Stored records
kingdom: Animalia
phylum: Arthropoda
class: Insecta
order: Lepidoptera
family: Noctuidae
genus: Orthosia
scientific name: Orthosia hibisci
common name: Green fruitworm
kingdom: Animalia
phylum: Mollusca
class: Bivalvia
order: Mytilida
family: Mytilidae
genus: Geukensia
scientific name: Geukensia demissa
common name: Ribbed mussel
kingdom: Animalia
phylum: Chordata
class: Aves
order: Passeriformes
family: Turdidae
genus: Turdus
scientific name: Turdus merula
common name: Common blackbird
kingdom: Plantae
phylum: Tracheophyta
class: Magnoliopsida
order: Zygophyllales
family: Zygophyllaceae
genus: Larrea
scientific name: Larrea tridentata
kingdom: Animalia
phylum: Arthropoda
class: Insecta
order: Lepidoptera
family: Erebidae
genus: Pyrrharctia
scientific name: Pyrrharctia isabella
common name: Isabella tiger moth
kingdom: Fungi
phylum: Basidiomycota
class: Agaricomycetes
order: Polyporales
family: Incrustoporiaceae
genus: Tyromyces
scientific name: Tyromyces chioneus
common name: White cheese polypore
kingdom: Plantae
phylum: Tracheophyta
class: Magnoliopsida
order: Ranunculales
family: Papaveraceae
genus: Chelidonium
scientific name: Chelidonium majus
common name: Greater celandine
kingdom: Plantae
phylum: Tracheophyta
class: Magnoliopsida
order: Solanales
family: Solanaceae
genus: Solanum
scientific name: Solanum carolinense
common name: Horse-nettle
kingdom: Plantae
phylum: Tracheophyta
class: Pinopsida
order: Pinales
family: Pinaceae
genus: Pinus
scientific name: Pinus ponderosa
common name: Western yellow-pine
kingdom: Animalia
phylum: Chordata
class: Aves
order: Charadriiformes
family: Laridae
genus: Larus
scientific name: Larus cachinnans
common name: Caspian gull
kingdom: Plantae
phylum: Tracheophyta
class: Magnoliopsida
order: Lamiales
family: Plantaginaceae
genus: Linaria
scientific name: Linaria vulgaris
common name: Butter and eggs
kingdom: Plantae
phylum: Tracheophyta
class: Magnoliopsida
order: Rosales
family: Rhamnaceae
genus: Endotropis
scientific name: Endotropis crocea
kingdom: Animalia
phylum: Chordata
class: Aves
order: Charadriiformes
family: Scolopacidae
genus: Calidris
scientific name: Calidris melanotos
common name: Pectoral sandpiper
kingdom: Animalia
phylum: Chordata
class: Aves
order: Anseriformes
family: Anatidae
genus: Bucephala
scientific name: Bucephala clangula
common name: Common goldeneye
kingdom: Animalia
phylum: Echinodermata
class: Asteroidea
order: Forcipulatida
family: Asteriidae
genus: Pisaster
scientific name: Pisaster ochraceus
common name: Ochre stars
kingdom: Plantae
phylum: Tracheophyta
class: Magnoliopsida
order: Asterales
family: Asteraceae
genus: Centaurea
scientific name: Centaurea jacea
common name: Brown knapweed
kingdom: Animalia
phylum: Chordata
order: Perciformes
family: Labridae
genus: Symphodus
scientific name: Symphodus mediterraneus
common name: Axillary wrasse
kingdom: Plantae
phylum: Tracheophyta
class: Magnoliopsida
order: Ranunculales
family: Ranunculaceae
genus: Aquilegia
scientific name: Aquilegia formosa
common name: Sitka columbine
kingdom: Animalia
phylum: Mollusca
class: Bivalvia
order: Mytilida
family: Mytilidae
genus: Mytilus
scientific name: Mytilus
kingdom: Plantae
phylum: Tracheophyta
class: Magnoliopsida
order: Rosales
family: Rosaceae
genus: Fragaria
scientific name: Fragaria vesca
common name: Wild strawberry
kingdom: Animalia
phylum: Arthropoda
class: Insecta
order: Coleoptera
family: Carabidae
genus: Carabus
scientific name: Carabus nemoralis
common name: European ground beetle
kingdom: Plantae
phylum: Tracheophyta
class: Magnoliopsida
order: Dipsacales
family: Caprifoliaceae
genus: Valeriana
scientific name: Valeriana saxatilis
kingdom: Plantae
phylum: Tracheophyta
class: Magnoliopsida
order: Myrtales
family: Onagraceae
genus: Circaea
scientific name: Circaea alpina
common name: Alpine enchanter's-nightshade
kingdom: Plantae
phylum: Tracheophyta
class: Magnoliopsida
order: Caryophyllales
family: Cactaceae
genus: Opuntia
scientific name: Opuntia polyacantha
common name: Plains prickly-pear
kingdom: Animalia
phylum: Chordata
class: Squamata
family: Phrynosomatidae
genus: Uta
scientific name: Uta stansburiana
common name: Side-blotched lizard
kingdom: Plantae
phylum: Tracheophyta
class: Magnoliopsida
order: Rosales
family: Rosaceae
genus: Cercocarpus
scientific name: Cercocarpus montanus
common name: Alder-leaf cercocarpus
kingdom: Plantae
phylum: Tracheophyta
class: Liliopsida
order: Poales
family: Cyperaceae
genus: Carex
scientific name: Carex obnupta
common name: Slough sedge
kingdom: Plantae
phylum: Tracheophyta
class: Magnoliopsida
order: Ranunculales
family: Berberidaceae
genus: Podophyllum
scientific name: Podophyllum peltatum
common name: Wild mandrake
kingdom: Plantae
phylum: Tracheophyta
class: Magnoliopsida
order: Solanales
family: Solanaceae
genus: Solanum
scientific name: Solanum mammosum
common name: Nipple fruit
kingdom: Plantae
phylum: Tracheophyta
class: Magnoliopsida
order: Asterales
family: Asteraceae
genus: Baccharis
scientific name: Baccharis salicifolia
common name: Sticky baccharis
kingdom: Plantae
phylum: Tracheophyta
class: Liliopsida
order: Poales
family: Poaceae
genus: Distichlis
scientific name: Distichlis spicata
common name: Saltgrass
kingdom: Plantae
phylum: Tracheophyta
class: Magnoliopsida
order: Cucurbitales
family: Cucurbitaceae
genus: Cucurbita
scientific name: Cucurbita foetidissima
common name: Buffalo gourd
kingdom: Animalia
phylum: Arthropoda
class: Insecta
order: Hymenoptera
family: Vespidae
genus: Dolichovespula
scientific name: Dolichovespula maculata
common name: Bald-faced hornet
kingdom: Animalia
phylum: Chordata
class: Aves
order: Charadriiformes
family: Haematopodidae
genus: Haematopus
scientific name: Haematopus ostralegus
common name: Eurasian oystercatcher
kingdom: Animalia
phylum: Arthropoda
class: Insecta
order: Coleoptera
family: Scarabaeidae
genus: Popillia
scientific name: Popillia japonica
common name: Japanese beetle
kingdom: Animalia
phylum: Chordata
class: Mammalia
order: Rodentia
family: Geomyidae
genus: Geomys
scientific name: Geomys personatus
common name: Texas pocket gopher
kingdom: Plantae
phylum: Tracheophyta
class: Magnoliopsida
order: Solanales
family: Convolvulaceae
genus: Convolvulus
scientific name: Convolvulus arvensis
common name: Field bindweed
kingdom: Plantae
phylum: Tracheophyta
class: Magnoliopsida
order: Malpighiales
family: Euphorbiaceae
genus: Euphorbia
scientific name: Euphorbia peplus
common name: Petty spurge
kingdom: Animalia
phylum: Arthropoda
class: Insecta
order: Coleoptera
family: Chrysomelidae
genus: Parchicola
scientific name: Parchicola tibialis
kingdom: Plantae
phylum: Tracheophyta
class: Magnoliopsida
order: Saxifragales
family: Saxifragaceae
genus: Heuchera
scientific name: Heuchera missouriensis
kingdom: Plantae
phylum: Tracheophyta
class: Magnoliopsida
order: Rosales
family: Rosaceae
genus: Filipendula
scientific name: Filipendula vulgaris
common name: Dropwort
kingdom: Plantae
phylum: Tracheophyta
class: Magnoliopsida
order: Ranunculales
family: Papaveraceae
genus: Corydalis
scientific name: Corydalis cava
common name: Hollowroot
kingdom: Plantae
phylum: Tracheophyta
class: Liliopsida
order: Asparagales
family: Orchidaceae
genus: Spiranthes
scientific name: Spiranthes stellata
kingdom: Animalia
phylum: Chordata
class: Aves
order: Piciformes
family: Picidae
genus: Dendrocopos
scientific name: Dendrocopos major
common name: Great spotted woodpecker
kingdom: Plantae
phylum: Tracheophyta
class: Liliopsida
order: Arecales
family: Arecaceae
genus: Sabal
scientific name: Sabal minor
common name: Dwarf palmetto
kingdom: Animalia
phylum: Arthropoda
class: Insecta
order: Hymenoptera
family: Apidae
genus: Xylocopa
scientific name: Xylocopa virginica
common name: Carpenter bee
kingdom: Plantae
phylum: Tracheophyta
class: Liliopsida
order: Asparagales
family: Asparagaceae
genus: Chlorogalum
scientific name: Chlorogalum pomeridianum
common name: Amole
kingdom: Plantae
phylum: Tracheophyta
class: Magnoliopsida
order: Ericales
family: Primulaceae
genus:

### To be done
Please lay out the listing as a two-column CSV headed field and value, one row per line, from the start of the listing up to and including the line with "common name: Ribbed mussel". Put each entry in a single quoted field, with any line breaks turned into spaces.

### Output of the exercise
field,value
"kingdom:","Animalia"
"phylum:","Arthropoda"
"class:","Insecta"
"order:","Lepidoptera"
"family:","Noctuidae"
"genus:","Orthosia"
"scientific name:","Orthosia hibisci"
"common name:","Green fruitworm"
"kingdom:","Animalia"
"phylum:","Mollusca"
"class:","Bivalvia"
"order:","Mytilida"
"family:","Mytilidae"
"genus:","Geukensia"
"scientific name:","Geukensia demissa"
"common name:","Ribbed mussel"